И они ушли, трое белых, чинно гулять по Дворянской, где пока еще не было столь дерзких мальчишек, а он усадил в салазки своего плюшевого мишку (тогда только что появились и были в моде эти мишки) и остервенело катал его по Большой и Дубовой и вновь по Большой, пока не потерял где-то.
- Вот я тебя высеку за это, - сказал отец вечером.
Он знал, что не высечет, но ему не нравилось даже самое это слово "высеку".
- За что? - спросил он угрюмо.
- Чтоб ты не терял дорогих игрушек, болван!
- Я не люблю этого! - сказал он мрачно.
- Еще бы!.. Гм... "Не люблю"! Скажите, пожалуйста!.. Что же ты любишь?
Ему хотелось сказать: "маленькую девочку в белом капоре. Только девочку в белом капоре, - ту, что гуляет с сердитой фрейлен и кудрявым пуделем"... Но он сказал задумчиво и кротко:
- Жареную картошку.
Потом долго над ним смеялись и отец, и старшие братья, и сестра Варя, а он - плакал, плакал оттого, что уж перестала гулять по Большой улице она, девочка в капоре.
Но была у него в детстве еще любовь: птицы.
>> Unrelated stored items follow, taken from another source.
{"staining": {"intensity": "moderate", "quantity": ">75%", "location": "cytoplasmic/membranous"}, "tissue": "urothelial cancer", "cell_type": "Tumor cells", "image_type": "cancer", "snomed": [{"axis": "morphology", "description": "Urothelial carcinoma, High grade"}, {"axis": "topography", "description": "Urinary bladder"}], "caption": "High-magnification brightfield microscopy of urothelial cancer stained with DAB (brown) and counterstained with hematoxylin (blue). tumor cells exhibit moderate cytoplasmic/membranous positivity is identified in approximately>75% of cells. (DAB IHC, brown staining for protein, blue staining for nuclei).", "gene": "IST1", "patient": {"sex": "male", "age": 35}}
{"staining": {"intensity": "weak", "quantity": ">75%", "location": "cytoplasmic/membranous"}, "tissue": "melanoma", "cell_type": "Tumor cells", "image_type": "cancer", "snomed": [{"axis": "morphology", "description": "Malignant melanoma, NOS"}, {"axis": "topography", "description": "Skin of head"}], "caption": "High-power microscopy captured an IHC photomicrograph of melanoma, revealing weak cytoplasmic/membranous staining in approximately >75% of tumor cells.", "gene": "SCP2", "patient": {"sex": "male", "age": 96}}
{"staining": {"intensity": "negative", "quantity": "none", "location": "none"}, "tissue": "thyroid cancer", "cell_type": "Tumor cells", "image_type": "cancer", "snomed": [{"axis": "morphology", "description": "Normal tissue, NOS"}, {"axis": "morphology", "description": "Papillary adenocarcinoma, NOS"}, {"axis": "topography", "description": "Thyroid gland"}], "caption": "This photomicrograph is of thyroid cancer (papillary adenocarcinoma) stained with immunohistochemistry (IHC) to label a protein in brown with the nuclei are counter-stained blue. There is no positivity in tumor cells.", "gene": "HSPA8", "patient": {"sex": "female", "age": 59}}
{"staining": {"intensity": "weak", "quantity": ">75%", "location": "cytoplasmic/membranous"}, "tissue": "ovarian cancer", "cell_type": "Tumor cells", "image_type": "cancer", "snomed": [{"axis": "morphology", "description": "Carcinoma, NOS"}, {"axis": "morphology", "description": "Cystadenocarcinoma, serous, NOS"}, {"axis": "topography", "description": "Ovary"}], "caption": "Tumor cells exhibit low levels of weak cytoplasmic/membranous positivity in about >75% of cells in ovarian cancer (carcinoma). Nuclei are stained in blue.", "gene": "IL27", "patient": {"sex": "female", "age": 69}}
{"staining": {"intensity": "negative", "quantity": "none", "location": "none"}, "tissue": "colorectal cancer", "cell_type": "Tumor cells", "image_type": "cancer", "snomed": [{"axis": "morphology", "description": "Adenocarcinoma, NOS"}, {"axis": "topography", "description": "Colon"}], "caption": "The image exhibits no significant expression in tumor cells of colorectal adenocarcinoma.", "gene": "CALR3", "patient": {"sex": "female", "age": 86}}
За то ли любил он их, что они были многокрасочны, за то ли, что они были непостижимая тайна, или за то, что летали, а он не мог, только он без ума был зимою от черноклювых снегирей, розовых, как пасхальные яйца (это были его райские птицы, он видел их редко), и щеглов (это была его ошеломляющая радость). Снегири подбирали в снегу упавшие с никлых берез сережки, а щеглы шелушили шишки репейника, и когда он видел их, то затаивал дыхание, чтобы их не спугнуть, становился на цыпочки и смотрел, смотрел, только смотрел, не отрывая глаз.
И когда все-таки, слишком недоверчивые к людям, они улетали, пугаясь, каким горючим горем это ему казалось!
- Улетели! - жаловался он, весь в слезах, няньке Арише. - Я им совсем ничего, я их ничем, никак, а они... взяли и улетели!